OECD leading indicators predicted bond rally

But Gave says that OECD leading indicators have proven to accurately forecast the relative performance of equities to bonds even when other data, such as corporate or investor sentiment, is inconsistent or unreliable. When OECD leading indicators go up, future economic activity usually expands and investors should be overweight equities. When they start to fall, it usually means that the return on capital will soon decline and taking a more cautious stance with overweight bonds is prudent.

While Gave is careful to warn that he isn’t making a specific forecast, falling OECD leading indicators (shaded red in the graph below) have correctly predicted US bond outperformance relative to US equities every time for the last years, and they have been falling since January this year.

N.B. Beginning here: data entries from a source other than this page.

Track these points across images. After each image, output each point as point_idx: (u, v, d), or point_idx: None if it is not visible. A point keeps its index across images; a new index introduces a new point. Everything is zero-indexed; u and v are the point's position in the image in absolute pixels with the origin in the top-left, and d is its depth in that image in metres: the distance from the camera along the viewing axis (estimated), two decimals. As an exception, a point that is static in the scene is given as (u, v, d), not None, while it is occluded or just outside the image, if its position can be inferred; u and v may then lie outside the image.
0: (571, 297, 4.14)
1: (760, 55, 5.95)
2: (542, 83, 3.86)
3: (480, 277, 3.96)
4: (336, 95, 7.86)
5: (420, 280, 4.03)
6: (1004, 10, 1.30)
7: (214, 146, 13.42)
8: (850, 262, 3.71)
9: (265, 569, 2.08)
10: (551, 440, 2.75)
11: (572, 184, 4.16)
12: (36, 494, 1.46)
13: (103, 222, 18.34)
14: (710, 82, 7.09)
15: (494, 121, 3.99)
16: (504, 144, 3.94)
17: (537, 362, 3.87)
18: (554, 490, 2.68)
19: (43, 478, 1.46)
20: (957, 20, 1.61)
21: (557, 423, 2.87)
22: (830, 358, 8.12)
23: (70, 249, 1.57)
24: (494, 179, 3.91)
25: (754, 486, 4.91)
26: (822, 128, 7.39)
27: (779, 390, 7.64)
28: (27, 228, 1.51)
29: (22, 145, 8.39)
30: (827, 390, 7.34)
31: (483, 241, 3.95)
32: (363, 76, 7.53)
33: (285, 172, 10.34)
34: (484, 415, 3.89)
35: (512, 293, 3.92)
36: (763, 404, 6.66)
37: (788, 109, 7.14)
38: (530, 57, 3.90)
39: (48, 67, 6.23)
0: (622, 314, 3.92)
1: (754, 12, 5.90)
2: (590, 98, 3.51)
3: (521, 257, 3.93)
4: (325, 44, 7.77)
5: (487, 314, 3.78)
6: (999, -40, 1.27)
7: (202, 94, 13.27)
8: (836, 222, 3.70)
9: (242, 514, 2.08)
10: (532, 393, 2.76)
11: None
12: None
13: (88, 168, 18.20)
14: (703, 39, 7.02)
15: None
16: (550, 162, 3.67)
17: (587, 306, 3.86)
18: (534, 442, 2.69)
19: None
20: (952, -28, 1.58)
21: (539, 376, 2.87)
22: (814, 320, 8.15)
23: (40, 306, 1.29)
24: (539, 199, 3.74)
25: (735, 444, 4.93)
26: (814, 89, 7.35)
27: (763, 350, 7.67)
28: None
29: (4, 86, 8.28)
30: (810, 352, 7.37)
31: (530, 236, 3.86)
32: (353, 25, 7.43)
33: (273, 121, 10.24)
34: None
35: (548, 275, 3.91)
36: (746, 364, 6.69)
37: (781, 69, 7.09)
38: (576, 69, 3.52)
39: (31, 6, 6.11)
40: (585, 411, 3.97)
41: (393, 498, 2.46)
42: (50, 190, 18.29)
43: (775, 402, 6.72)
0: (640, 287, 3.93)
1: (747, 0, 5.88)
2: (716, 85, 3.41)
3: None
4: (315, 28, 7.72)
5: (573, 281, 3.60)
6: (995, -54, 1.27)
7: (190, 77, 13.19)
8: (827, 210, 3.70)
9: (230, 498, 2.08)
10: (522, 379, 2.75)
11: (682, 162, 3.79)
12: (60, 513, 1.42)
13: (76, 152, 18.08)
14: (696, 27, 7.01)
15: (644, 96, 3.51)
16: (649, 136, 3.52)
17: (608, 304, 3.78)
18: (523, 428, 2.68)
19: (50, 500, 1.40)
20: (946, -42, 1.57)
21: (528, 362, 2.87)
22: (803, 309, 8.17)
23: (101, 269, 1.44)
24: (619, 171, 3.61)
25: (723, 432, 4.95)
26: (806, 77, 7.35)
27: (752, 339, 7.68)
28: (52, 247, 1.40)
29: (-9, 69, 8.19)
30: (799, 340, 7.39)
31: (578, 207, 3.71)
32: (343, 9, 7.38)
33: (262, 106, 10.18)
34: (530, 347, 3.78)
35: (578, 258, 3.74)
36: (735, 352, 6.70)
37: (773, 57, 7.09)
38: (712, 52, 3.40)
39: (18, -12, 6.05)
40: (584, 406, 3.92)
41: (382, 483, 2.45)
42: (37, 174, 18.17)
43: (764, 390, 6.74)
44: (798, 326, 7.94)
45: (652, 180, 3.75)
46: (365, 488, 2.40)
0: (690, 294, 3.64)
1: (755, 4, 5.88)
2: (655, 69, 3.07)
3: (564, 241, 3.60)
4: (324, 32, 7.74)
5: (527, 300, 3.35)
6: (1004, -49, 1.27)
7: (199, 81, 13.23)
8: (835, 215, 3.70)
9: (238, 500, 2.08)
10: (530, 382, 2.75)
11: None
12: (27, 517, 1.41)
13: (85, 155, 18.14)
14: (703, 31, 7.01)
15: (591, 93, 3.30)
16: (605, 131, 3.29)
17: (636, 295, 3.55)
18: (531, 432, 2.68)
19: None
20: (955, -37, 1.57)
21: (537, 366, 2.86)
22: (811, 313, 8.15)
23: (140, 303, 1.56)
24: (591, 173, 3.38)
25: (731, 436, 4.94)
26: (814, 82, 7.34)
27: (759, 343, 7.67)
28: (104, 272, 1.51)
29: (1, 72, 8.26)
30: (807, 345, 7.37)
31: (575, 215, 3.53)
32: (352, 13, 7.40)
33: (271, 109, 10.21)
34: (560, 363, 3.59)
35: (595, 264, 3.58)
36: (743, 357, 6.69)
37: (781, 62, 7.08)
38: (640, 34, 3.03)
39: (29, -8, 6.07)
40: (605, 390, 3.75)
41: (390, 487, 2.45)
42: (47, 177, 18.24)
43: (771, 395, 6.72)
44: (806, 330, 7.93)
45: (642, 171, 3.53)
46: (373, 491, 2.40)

Gave recommends a balanced portfolio with 30-year bond exposure

Gave has been recommending that investors maintain exposure to 30-year bonds since the end of last year (a stance that he calls “as lonely as a Ukrainian military battalion in Crimea”), and since he doesn’t think the gap between bullish sentiment on equities and weak OECD leading indicators can last he maintains that this is still the best position to take. If OECD leading indicators start to pick back up (or US equity valuations fall off) then investors might want to reposition, but in the meantime Gave is in favor of a balanced portfolio.